String implementations

Mon Jan 21 00:11:36 PST 2008

On Jan 20, 2008 11:01 PM, James Dennett <jdennett at acm.org> wrote:
> That view has lead to many security issues, where different
> software reacts differently to byte strings which are not
> valid UTF-8 in places where UTF-8 is expected.

Such input should always be rejected. D will throw an exception, which
is the right thing to do. If a programmer wants to be more flexible,
they can always catch the exception and delete invalid sequences.

Security issues have arisen as a result of what are called
non-shortest-sequences. For example, the slash character is
represented in UTF-8 as 2F. Some hackers have attempted to get past
certain filters by representing the slash character as C0 AF. This is
not valid UTF-8 (because UTF-8 forbids non-shortest sequences), but a
buggy implementation might get that wrong and interpret that as
'\u002F'. The important point that I want to make here is that *D GETS
IT RIGHT*. D's implementation will throw an exception on all invalid
UTF-8 sequences, and this will block all such security issues. The
only way they can resurface is if you hand-code your own UTF handling.
So long as you stick to the built-in UTF-handling stuff which D
provides, you will not encounter these security issues.

Other security issues arise as a result of Unicode itself, not UTF-8.
This is because Unicode is such a large character set - which makes it
really good for phishing attacks. After all, if you spell "amazon"
with the greek letter lowercase omicron instead of latin lowercase o,
who's going to notice. However, this is not D's problem - it's a
problem for browser writers, and one they will encounter regardless of
what programming language they use. (Similar issues arise if browsers
fail to convert URLs to Normalisation Form C, but again, that would be
a browser problem, not a D problem. It would also be a bug).

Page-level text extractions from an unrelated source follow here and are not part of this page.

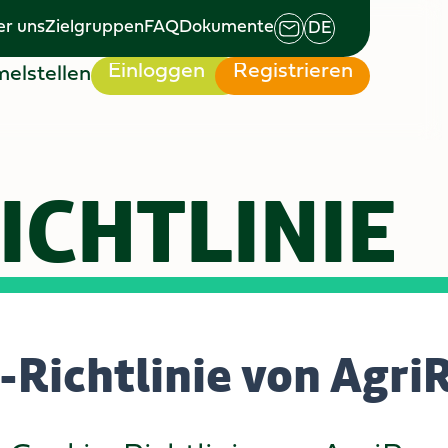
r uns
Zielgruppen
FAQ
Dokumente
DE
r uns
Zielgruppen
FAQ
Dokumente
Einloggen
Registrieren
elstellen
Einloggen
Registrieren
elstellen
ICHTLINIE
-Richtlinie von Agri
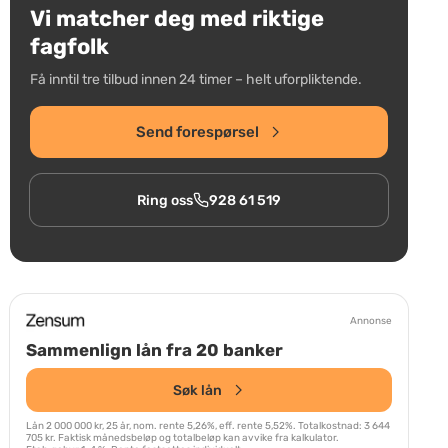
Vi matcher deg med riktige
fagfolk
Få inntil tre tilbud innen 24 timer – helt uforpliktende.
Send forespørsel
Ring oss
928 61 519
Annonse
Sammenlign lån fra 20 banker
Søk lån
Lån 2 000 000 kr, 25 år, nom. rente 5,26%, eff. rente 5,52%. Totalkostnad: 3 644
705 kr. Faktisk månedsbeløp og totalbeløp kan avvike fra kalkulator.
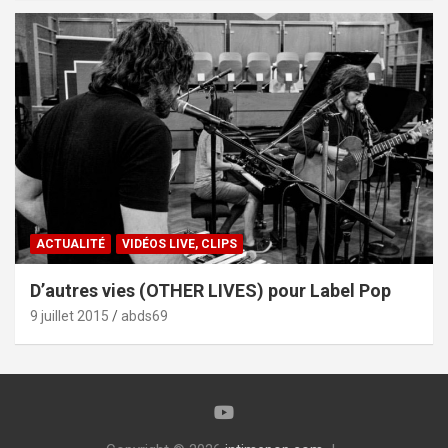
ACTUALITÉ
VIDÉOS LIVE, CLIPS
D’autres vies (OTHER LIVES) pour Label Pop
9 juillet 2015
abds69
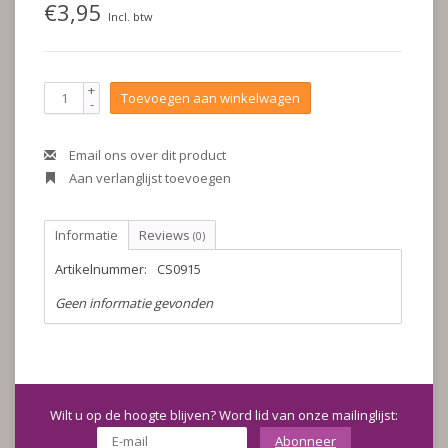
€3,95
Incl. btw
+
Toevoegen aan winkelwagen
-
Email ons over dit product
Aan verlanglijst toevoegen
Informatie
Reviews
(0)
Artikelnummer:
CS0915
Geen informatie gevonden
Wilt u op de hoogte blijven? Word lid van onze mailinglijst:
Abonneer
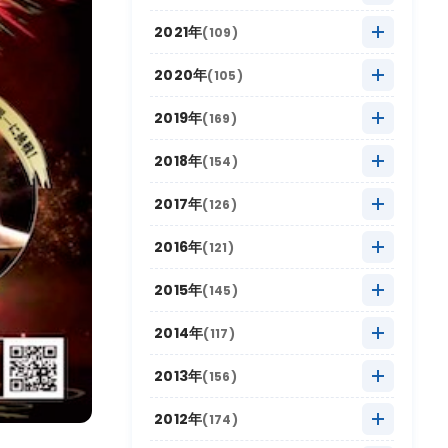
2025年9月
(10)
2024年10月
(20)
2023年11月
(13)
2022年12月
(11)
2021年
(109)
2025年8月
(20)
2024年9月
(12)
2023年10月
(24)
2022年11月
(17)
2021年12月
(3)
2020年
(105)
2025年7月
(16)
2024年8月
(17)
2023年9月
(11)
2022年10月
(21)
2021年11月
(17)
2020年12月
(4)
2025年6月
(8)
2019年
(169)
2024年7月
(18)
2023年8月
(16)
2022年9月
(12)
2021年10月
(16)
2020年11月
(10)
2025年5月
(22)
2019年12月
(9)
2024年6月
(6)
2018年
(154)
2023年7月
(12)
2022年8月
(11)
2021年9月
(5)
2020年10月
(13)
2025年4月
(15)
2019年11月
(19)
2024年5月
(18)
2018年12月
(10)
2023年6月
(6)
2017年
(126)
2022年7月
(9)
2021年8月
(9)
2020年9月
(4)
2025年3月
(20)
2019年10月
(26)
2024年4月
(12)
2018年11月
(12)
2023年5月
(21)
2017年12月
(7)
2022年6月
(2)
2016年
(121)
2021年7月
(9)
2020年8月
(4)
2025年2月
(6)
2019年9月
(12)
2024年3月
(14)
2018年10月
(20)
2023年4月
(11)
2017年11月
(18)
2022年5月
(11)
2016年12月
(4)
2021年6月
(6)
2015年
(145)
2020年7月
(8)
2025年1月
(22)
2019年8月
(16)
2024年2月
(5)
2018年9月
(16)
2023年3月
(13)
2017年10月
(17)
2022年4月
(14)
2016年11月
(8)
2021年5月
(9)
2015年12月
(4)
2020年6月
(4)
2014年
(117)
2019年7月
(16)
2024年1月
(16)
2018年8月
(17)
2023年2月
(8)
2017年9月
(6)
2022年3月
(10)
2016年10月
(19)
2021年4月
(9)
2015年11月
(10)
2020年5月
(8)
2014年12月
(10)
2019年6月
(4)
2013年
(156)
2018年7月
(11)
2023年1月
(11)
2017年8月
(13)
2022年2月
(6)
2016年9月
(9)
2021年3月
(11)
2015年10月
(30)
2020年4月
(12)
2014年11月
(5)
2019年5月
(20)
2013年12月
(8)
2018年6月
(6)
2012年
(174)
2017年7月
(11)
2022年1月
(10)
2016年8月
(13)
2021年2月
(7)
2015年9月
(15)
2020年3月
(6)
2014年10月
(18)
2019年4月
(14)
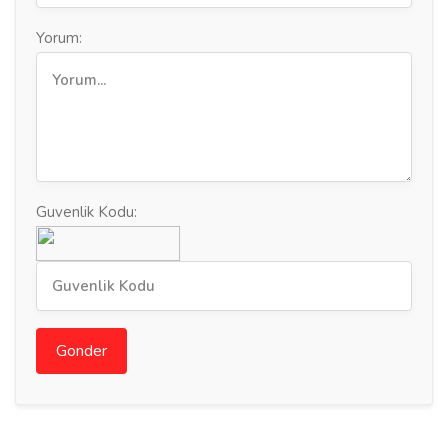
Yorum:
Guvenlik Kodu:
Gonder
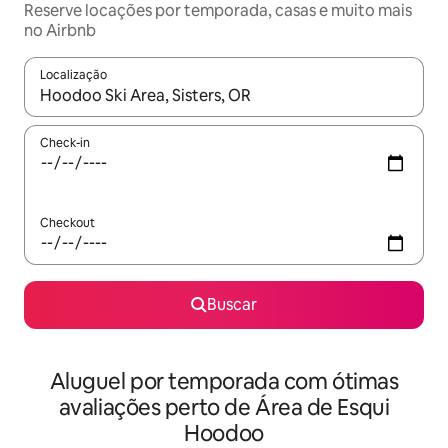
Reserve locações por temporada, casas e muito mais
no Airbnb
Localização
Quando os resultados estiverem disponíveis, explore-os usando
Check-in
Checkout
Buscar
Aluguel por temporada com ótimas
avaliações perto de Área de Esqui
Hoodoo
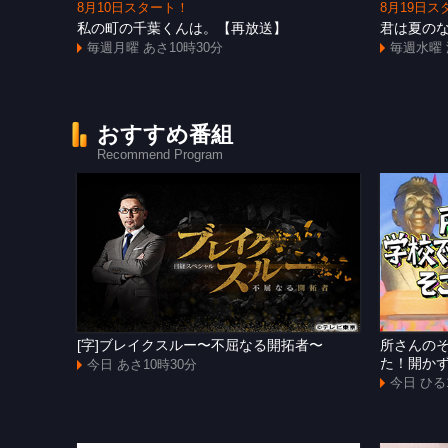
8月10日スタート！
8月19日ス
私の町の千葉くんは。【再放送】
君は夏の
毎週月曜 あさ10時30分
毎週水曜 
おすすめ番組
Recommend Program
[字]ブレイクスルー〜不屈なる開拓者〜
所さんの
た！開か
今日 あさ10時30分
今日 ひる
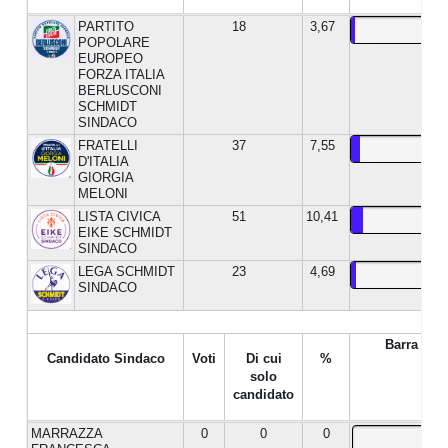
PARTITO
18
3,67
POPOLARE
EUROPEO
FORZA ITALIA
BERLUSCONI
SCHMIDT
SINDACO
FRATELLI
37
7,55
D'ITALIA
GIORGIA
MELONI
LISTA CIVICA
51
10,41
EIKE SCHMIDT
SINDACO
LEGA SCHMIDT
23
4,69
SINDACO
Barra %
Candidato Sindaco
Voti
Di cui
%
solo
candidato
MARRAZZA
0
0
0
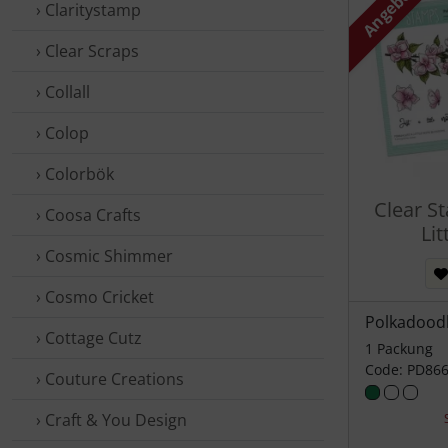
Angebot
› Claritystamp
› Clear Scraps
› Collall
› Colop
› Colorbök
Clear St
› Coosa Crafts
Lit
› Cosmic Shimmer
› Cosmo Cricket
Polkadood
› Cottage Cutz
1 Packung
Code: PD86
› Couture Creations
› Craft & You Design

> (char doesn't represent a character in D.  Not great
> naming?

It's reasonable naming, given that UTF-8 code units in the range 00 to
7F do, in fact, correspond to (ASCII) characters. OK, so it's
inappropriately named for holding values 80 to FF, but alternatives
such as codeunit, or utf8, would probably not catch on so easily.

> But let's get more concrete:
> suppose D code finds that an alleged char[] passed to it is, in
> fact, broken (i.e., violates the UTF8 invariants).  What should
> it do -- abort, throw an exception, offer a policy for handling
> such bugs, other?

It should, and does, throw an exception. Your program may catch the
exception, but it should reject the input.